In a reversal of its decision in the last City Council meeting, the Council voted against the two ordinances that would stop the requirement for the city to post public notices for site plan review projects and projects that need central business architecture review in the newspaper. Councilor Bidwell who was absent last meeting said, “I frankly was not persuaded that removal of newspaper legal notice requirements is anachronistic. Dollar savings are minimal, even if there are only a few people who need these notices, it is worth sticking with it.”  He referenced the report issued by the 2016 Re-energizing Democracy campaign in Northampton which aimed to increase participation in local government and recommended that there be more outreach to lower-income voters. Upon asking the city planner about the money spent on the public notices specified in the ordinances, the city planner revealed that if the public notices were no longer required, that would not necessarily mean that fees for certain building permits would be eliminated or decreased.
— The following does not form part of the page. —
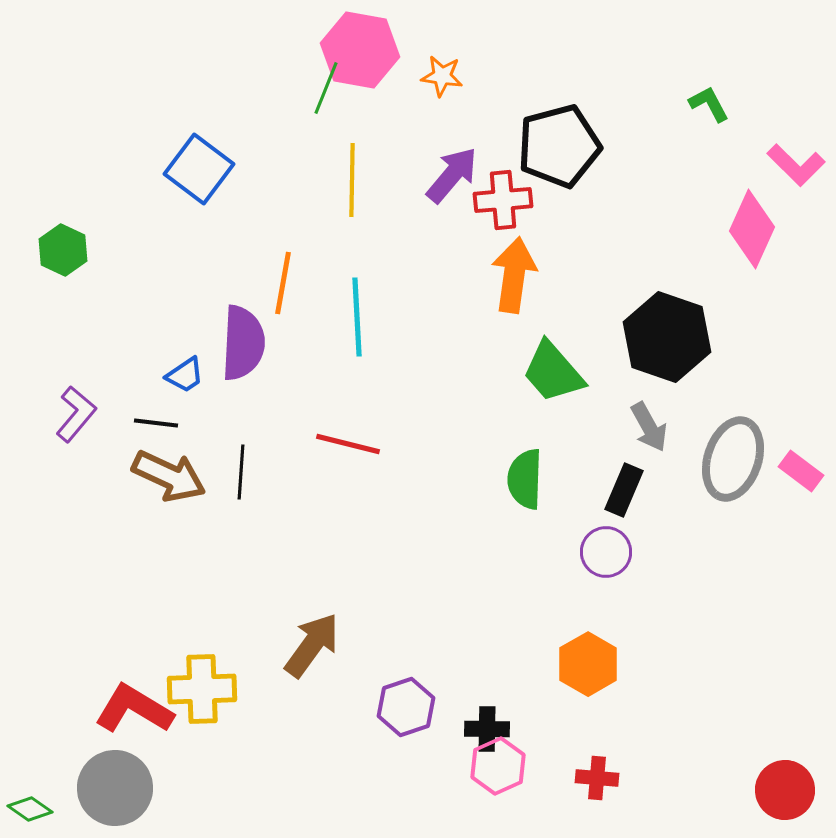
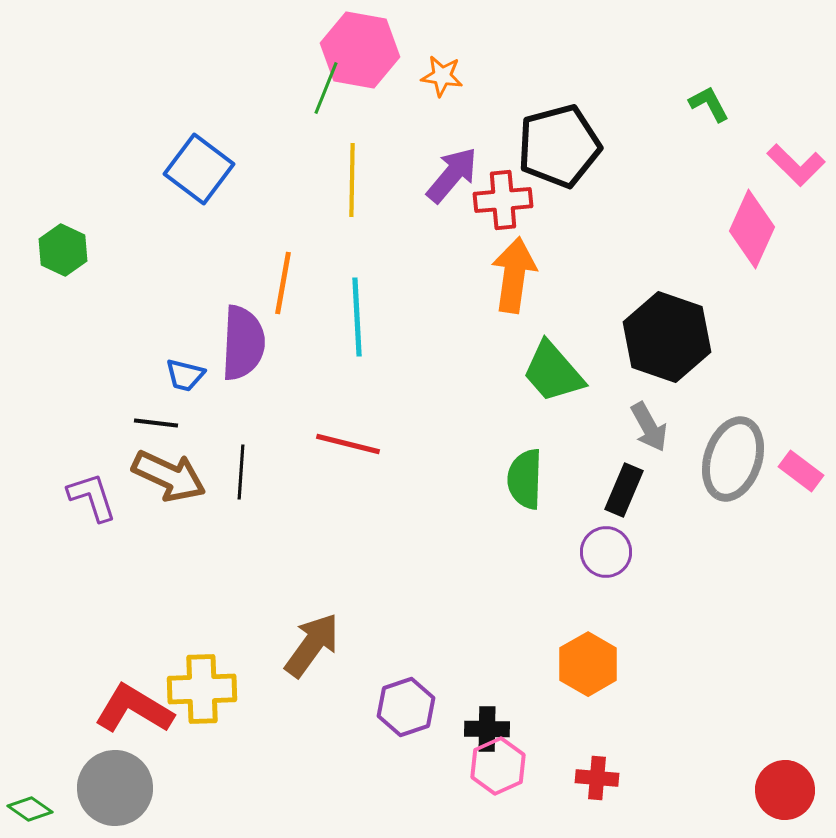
blue trapezoid at (185, 375): rotated 48 degrees clockwise
purple L-shape at (76, 414): moved 16 px right, 83 px down; rotated 58 degrees counterclockwise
This fact played a role in reversing many of the Councillors votes as they did not understand how the City would lose money if the fee requirement to community members who requested planning projects stayed in place.

I left the meeting with a few  of questions:

How many leaves will get pointlessly relocated before we can say it makes no sense?

And How many hydrocarbons will get released into the air before we go back to rakes?

(The answer my friend is blowing in the air stream of a leaf blower, the answer is blowing in the air stream of a leaf blower.)

Does Councilor Bidwell know that if 16 year olds can vote, they will likely vote for candidates who won’t try to deny them a full minimum wage?


Jules Marsh is a co-editor of The Shoestring. They are alive in Northampton, MA.